### Work request
Everything from the line with "[186,478,324,489] civictheme-breakpoint() ->" through the final line below should be copied out exactly, and nothing else should appear.

### Data for this task

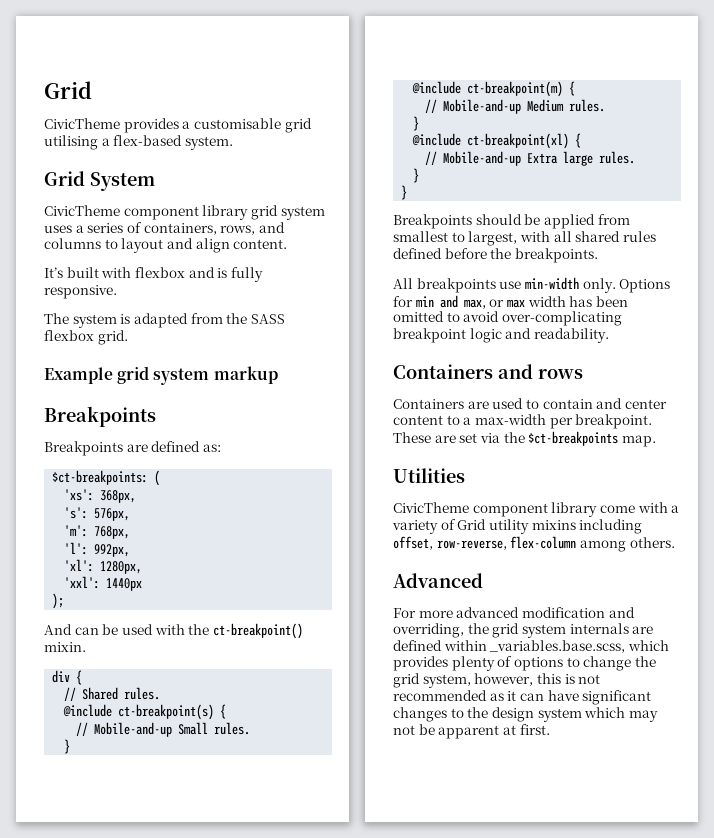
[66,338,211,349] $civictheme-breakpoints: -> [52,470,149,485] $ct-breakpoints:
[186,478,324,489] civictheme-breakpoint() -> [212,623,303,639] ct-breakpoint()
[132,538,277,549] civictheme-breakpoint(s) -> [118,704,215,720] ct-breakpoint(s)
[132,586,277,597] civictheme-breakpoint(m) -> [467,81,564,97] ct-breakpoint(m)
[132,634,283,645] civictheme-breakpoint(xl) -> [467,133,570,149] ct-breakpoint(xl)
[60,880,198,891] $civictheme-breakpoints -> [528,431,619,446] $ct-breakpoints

### Output below
[186,478,324,489] civictheme-breakpoint() -> [212,623,303,639] ct-breakpoint()
[132,538,277,549] civictheme-breakpoint(s) -> [118,704,215,720] ct-breakpoint(s)
[132,586,277,597] civictheme-breakpoint(m) -> [467,81,564,97] ct-breakpoint(m)
[132,634,283,645] civictheme-breakpoint(xl) -> [467,133,570,149] ct-breakpoint(xl)
[60,880,198,891] $civictheme-breakpoints -> [528,431,619,446] $ct-breakpoints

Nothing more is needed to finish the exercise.